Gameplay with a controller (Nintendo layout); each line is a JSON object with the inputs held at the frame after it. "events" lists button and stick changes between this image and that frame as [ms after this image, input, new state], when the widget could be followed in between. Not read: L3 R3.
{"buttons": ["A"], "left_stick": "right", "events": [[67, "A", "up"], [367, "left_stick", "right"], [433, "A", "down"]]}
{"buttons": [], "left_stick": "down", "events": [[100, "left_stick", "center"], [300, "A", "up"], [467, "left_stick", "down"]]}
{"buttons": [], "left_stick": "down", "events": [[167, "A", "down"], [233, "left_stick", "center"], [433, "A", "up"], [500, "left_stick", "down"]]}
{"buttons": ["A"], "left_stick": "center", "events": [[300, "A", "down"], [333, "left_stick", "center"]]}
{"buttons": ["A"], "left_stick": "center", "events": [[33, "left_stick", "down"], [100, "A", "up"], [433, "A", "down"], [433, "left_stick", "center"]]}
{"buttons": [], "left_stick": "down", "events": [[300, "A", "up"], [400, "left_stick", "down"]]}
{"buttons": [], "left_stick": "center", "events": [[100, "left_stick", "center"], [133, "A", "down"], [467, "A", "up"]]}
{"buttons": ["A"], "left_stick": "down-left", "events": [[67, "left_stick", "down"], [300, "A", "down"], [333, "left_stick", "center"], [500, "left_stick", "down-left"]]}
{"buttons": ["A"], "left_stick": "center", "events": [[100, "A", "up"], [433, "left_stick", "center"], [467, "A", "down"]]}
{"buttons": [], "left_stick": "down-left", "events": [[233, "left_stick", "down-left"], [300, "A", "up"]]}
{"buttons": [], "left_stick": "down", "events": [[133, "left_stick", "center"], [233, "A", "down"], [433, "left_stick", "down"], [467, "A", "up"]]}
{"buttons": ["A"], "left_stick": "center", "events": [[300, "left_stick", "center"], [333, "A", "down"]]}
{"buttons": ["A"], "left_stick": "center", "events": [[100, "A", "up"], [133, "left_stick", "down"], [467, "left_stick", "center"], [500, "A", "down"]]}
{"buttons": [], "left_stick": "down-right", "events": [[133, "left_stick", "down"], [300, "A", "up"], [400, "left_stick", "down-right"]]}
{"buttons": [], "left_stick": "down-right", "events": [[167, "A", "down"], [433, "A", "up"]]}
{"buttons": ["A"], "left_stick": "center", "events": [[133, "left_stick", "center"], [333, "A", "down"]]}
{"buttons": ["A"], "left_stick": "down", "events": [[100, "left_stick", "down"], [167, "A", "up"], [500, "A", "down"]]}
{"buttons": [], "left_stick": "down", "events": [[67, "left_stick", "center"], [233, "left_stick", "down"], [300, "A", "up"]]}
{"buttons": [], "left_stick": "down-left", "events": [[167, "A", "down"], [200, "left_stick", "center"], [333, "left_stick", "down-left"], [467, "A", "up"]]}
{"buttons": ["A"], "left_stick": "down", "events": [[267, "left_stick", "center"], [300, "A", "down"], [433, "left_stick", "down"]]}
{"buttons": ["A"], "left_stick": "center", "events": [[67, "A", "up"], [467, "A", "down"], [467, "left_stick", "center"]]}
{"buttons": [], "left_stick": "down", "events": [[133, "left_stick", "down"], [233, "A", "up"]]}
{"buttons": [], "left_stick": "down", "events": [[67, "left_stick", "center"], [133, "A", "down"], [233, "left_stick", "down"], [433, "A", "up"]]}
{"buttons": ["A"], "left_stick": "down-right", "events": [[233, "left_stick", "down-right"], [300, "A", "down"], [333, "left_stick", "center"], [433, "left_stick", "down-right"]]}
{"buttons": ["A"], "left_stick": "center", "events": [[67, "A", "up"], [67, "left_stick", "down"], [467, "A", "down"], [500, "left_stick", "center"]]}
****************
Give back the whole listing exactly as it reads.

## Solution to the problem
Gameplay with a controller (Nintendo layout); each line is a JSON object with the inputs held at the frame after it. "events" lists button and stick changes between this image and that frame as [ms after this image, input, new state], when the widget could be followed in between. Not read: L3 R3.
{"buttons": ["A"], "left_stick": "right", "events": [[67, "A", "up"], [367, "left_stick", "right"], [433, "A", "down"]]}
{"buttons": [], "left_stick": "down", "events": [[100, "left_stick", "center"], [300, "A", "up"], [467, "left_stick", "down"]]}
{"buttons": [], "left_stick": "down", "events": [[167, "A", "down"], [233, "left_stick", "center"], [433, "A", "up"], [500, "left_stick", "down"]]}
{"buttons": ["A"], "left_stick": "center", "events": [[300, "A", "down"], [333, "left_stick", "center"]]}
{"buttons": ["A"], "left_stick": "center", "events": [[33, "left_stick", "down"], [100, "A", "up"], [433, "A", "down"], [433, "left_stick", "center"]]}
{"buttons": [], "left_stick": "down", "events": [[300, "A", "up"], [400, "left_stick", "down"]]}
{"buttons": [], "left_stick": "center", "events": [[100, "left_stick", "center"], [133, "A", "down"], [467, "A", "up"]]}
{"buttons": ["A"], "left_stick": "down-left", "events": [[67, "left_stick", "down"], [300, "A", "down"], [333, "left_stick", "center"], [500, "left_stick", "down-left"]]}
{"buttons": ["A"], "left_stick": "center", "events": [[100, "A", "up"], [433, "left_stick", "center"], [467, "A", "down"]]}
{"buttons": [], "left_stick": "down-left", "events": [[233, "left_stick", "down-left"], [300, "A", "up"]]}
{"buttons": [], "left_stick": "down", "events": [[133, "left_stick", "center"], [233, "A", "down"], [433, "left_stick", "down"], [467, "A", "up"]]}
{"buttons": ["A"], "left_stick": "center", "events": [[300, "left_stick", "center"], [333, "A", "down"]]}
{"buttons": ["A"], "left_stick": "center", "events": [[100, "A", "up"], [133, "left_stick", "down"], [467, "left_stick", "center"], [500, "A", "down"]]}
{"buttons": [], "left_stick": "down-right", "events": [[133, "left_stick", "down"], [300, "A", "up"], [400, "left_stick", "down-right"]]}
{"buttons": [], "left_stick": "down-right", "events": [[167, "A", "down"], [433, "A", "up"]]}
{"buttons": ["A"], "left_stick": "center", "events": [[133, "left_stick", "center"], [333, "A", "down"]]}
{"buttons": ["A"], "left_stick": "down", "events": [[100, "left_stick", "down"], [167, "A", "up"], [500, "A", "down"]]}
{"buttons": [], "left_stick": "down", "events": [[67, "left_stick", "center"], [233, "left_stick", "down"], [300, "A", "up"]]}
{"buttons": [], "left_stick": "down-left", "events": [[167, "A", "down"], [200, "left_stick", "center"], [333, "left_stick", "down-left"], [467, "A", "up"]]}
{"buttons": ["A"], "left_stick": "down", "events": [[267, "left_stick", "center"], [300, "A", "down"], [433, "left_stick", "down"]]}
{"buttons": ["A"], "left_stick": "center", "events": [[67, "A", "up"], [467, "A", "down"], [467, "left_stick", "center"]]}
{"buttons": [], "left_stick": "down", "events": [[133, "left_stick", "down"], [233, "A", "up"]]}
{"buttons": [], "left_stick": "down", "events": [[67, "left_stick", "center"], [133, "A", "down"], [233, "left_stick", "down"], [433, "A", "up"]]}
{"buttons": ["A"], "left_stick": "down-right", "events": [[233, "left_stick", "down-right"], [300, "A", "down"], [333, "left_stick", "center"], [433, "left_stick", "down-right"]]}
{"buttons": ["A"], "left_stick": "center", "events": [[67, "A", "up"], [67, "left_stick", "down"], [467, "A", "down"], [500, "left_stick", "center"]]}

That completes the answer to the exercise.